# Bespoke Rugs



## 1neil (Jan 28, 2012)

Evening all,

Has anyone used Bespoke Rugs (based near Leeds) in the last 12 months?
I have contacted them after a few people had recommended them in old posts. It seems Darren the previous owner has sold up.
I'm going over to them on Wednesday with a view to having a set of carpets made. I like the idea of them being custom fitted so that they fit better than the original Hobby carpets. Just got to find a carpet we both like 😉

Neil[align=right]


----------



## Imbiber (May 11, 2007)

I don't suppose anyone has had dealings with this company recently?

If so, any feedback you could provide would be greatly appreciated.

Thanks in advance.

Andy


----------



## stewartwebr (May 27, 2005)

Used to hear from Darren occasionally. Last time I heard he was running deliveries to some far off land between doing the bespoke rugs. I hope he is still in business as he really does/did deserve to be successful he really delivered a quality product to me on two separate occasions and is a really nice honest guy.


----------



## 1neil (Jan 28, 2012)

Hi Andy
After my original post we did pay a visit to Robert at Bespoke Rugs in July 2013. It was to his home address in Bramley, Leeds, as he'd had a knee operation and wasn't fully mobile. There were hundreds of carpet samples and I found Robert really helpful. If caroline had been able to find something she liked I would have been confident to use him. We still haven't sorted out any carpets!


----------



## rosalan (Aug 24, 2009)

1neil said:


> If caroline had been able to find something she liked I would have been confident to use him. We still haven't sorted out any carpets!

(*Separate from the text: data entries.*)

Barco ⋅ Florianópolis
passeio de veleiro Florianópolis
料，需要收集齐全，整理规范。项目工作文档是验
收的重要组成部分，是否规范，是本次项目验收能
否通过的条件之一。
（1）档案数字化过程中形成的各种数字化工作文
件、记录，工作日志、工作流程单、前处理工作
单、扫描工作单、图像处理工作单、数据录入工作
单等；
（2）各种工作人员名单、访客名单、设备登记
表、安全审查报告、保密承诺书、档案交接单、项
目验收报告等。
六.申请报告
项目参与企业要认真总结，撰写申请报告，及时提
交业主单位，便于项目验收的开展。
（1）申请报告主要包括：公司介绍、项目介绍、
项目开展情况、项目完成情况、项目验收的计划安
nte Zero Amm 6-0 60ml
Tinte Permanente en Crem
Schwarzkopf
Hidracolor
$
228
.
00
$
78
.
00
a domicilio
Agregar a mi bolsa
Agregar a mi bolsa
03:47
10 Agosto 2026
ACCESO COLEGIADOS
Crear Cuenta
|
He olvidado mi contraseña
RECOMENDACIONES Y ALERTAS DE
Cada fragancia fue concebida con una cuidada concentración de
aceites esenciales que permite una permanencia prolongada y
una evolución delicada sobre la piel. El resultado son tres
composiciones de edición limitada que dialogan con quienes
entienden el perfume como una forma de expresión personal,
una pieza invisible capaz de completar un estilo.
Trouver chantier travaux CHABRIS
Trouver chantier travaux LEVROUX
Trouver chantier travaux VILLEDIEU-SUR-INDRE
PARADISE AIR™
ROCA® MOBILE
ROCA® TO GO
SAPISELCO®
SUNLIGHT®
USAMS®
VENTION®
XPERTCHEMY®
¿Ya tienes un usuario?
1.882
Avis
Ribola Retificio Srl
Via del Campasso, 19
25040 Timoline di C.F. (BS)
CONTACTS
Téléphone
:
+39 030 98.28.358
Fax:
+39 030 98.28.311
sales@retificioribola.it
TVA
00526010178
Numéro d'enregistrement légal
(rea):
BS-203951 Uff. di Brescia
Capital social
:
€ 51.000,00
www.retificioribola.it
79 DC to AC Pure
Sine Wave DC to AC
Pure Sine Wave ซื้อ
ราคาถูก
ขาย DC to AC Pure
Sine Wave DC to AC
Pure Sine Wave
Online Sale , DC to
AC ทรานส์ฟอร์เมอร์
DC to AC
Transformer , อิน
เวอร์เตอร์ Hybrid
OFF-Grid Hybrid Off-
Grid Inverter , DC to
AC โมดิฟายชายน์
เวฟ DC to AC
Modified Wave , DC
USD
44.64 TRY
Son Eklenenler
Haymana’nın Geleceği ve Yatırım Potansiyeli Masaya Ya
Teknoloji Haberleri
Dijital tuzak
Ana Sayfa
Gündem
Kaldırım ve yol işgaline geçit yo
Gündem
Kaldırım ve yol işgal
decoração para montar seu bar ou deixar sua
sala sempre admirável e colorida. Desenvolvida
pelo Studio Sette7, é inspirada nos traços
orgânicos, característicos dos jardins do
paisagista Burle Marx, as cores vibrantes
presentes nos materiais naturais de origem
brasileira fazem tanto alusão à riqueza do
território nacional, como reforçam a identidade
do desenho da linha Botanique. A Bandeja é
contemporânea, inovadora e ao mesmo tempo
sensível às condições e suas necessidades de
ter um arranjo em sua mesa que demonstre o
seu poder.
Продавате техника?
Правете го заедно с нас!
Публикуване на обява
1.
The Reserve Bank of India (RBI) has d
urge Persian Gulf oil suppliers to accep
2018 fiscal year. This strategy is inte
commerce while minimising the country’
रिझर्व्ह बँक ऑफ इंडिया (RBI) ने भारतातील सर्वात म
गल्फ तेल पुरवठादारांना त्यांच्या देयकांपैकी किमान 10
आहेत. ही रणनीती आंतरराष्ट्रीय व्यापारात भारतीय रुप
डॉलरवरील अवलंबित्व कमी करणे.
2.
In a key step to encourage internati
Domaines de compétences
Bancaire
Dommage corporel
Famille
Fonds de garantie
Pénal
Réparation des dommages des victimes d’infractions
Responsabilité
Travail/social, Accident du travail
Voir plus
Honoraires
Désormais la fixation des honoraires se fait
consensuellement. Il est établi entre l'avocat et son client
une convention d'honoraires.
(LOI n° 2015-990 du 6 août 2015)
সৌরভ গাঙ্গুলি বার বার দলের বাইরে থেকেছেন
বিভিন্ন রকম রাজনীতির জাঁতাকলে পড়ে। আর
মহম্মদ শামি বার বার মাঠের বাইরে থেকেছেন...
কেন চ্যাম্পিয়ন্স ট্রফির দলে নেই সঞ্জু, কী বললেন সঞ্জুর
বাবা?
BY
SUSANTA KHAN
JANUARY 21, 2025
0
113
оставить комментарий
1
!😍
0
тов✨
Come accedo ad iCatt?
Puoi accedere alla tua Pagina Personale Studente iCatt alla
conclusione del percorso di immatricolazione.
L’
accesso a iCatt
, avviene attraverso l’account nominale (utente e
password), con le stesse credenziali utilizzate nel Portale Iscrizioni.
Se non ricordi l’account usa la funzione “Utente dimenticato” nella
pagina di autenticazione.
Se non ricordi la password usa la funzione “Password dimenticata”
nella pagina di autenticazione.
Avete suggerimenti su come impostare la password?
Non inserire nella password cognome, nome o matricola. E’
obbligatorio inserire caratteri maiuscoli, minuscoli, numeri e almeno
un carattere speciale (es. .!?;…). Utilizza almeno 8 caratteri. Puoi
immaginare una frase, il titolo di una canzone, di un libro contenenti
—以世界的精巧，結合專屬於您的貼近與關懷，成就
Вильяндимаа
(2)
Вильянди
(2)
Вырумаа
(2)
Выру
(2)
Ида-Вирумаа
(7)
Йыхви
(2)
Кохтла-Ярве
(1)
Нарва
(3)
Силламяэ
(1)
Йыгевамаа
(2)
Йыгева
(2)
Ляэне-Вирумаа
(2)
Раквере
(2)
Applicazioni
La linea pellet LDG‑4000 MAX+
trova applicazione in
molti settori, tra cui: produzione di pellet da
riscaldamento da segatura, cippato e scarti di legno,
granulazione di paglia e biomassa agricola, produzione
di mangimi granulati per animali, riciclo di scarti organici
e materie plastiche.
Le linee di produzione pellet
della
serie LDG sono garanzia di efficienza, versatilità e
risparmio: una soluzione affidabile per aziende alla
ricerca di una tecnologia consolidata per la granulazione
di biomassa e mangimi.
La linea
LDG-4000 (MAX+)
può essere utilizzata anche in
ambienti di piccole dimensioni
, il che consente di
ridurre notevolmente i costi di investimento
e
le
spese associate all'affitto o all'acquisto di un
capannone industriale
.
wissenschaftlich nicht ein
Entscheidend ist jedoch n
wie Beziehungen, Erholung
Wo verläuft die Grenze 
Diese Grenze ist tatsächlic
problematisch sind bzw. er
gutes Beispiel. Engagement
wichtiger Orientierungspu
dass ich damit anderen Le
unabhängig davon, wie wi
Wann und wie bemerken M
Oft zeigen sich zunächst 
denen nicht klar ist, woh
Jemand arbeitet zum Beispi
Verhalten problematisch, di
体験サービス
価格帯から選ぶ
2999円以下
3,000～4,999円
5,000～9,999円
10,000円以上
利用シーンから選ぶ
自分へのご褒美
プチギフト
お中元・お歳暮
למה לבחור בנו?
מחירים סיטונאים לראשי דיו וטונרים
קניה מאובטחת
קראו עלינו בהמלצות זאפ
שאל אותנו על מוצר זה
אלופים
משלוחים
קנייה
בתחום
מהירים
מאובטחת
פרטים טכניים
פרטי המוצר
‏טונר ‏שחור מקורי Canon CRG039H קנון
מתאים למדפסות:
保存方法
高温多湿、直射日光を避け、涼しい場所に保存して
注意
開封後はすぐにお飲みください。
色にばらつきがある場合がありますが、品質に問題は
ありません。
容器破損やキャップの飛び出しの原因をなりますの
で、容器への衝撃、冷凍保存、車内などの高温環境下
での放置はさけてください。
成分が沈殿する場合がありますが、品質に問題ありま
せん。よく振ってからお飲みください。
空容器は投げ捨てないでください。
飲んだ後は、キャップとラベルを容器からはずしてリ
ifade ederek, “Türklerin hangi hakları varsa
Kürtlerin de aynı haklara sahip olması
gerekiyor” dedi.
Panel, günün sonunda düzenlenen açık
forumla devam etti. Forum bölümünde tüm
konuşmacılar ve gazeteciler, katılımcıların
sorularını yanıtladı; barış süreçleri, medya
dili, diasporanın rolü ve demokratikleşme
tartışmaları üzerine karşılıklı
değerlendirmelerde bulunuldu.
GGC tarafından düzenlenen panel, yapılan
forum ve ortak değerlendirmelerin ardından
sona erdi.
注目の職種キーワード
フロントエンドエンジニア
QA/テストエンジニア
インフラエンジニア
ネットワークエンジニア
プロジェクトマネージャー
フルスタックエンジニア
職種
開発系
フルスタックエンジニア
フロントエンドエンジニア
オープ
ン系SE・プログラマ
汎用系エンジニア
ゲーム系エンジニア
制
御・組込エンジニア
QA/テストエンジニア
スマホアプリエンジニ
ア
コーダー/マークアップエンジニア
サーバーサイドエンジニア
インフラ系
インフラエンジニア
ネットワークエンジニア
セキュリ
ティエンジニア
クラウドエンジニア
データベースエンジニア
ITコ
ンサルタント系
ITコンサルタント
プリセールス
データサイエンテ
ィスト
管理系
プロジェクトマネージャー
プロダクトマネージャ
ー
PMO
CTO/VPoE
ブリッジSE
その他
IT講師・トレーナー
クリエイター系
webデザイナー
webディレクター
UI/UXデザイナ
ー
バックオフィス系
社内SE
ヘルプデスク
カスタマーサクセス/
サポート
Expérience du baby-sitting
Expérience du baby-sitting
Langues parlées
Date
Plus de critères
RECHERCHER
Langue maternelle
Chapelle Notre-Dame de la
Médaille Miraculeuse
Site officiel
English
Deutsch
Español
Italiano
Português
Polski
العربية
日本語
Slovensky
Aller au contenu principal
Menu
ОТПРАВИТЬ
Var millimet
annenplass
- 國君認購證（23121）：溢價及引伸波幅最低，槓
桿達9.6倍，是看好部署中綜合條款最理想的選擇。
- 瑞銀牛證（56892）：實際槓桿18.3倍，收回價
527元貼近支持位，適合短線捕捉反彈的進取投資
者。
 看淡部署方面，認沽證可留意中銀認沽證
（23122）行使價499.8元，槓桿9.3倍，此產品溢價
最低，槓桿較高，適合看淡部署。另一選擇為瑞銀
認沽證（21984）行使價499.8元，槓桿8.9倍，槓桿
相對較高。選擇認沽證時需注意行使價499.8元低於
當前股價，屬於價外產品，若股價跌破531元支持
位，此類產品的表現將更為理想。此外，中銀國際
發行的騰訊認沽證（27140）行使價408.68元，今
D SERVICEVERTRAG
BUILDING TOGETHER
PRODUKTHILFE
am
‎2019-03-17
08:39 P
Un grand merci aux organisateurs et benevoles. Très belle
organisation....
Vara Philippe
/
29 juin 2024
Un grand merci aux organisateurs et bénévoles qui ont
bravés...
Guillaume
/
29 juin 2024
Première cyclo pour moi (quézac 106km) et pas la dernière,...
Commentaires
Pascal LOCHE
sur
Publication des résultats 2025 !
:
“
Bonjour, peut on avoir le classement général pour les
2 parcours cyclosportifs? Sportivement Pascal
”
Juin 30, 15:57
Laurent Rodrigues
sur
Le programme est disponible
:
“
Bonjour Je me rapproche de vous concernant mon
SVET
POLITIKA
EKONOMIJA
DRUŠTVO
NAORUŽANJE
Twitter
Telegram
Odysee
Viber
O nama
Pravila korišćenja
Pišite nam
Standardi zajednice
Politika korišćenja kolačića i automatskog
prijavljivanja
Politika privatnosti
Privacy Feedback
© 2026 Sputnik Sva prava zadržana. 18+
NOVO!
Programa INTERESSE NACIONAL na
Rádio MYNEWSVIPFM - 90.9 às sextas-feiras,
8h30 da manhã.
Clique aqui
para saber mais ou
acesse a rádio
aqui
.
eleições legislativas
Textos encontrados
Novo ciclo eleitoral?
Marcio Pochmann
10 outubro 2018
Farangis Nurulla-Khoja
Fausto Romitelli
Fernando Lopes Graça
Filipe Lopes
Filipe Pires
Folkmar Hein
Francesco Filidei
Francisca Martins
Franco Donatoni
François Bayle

Not really adding to the thread other than to observe the genuine problem of choosing the 'right' carpet for anywhere.
My personal technique is to hold a sample beside my eye while looking at the place I wish the carpet to go. I know it may sound odd but I have found this process works for wallpaper and paint colours equally effectively.
Just something you look at can be very attractive in your mind but not look good when applied.
We had carpets and furnishings from Careavan, who had a huge selection, so I do know how hard it can be to find the right material.

Alan


----------



## teemyob (Nov 22, 2005)

Carpets are easy to make and get bound.

On Our Frankia, we used the old carpets as a template. Carefully cut around them and then took them to be bound (whipped).

The first set we made for the Frankia cost very little as they were remnants from Carpet Right.

Our new Motorhome came with no carpets so we used cardboard to make templates, marked the carpet and then cut them. They cost more for the same carpet that we liked from Carpet right as we had to buy them off the roll. They had no remnants left.

We used

Gladiator We liked the bronze, but they do other colours.

We got them bound by: RGN Flooring Supplies

RGN Flooring Supplies
Unit 1
Welkin Road
Stockport
Cheshire
SK6 2BH

Ask for Steve in Whipping or option 3.

TM


----------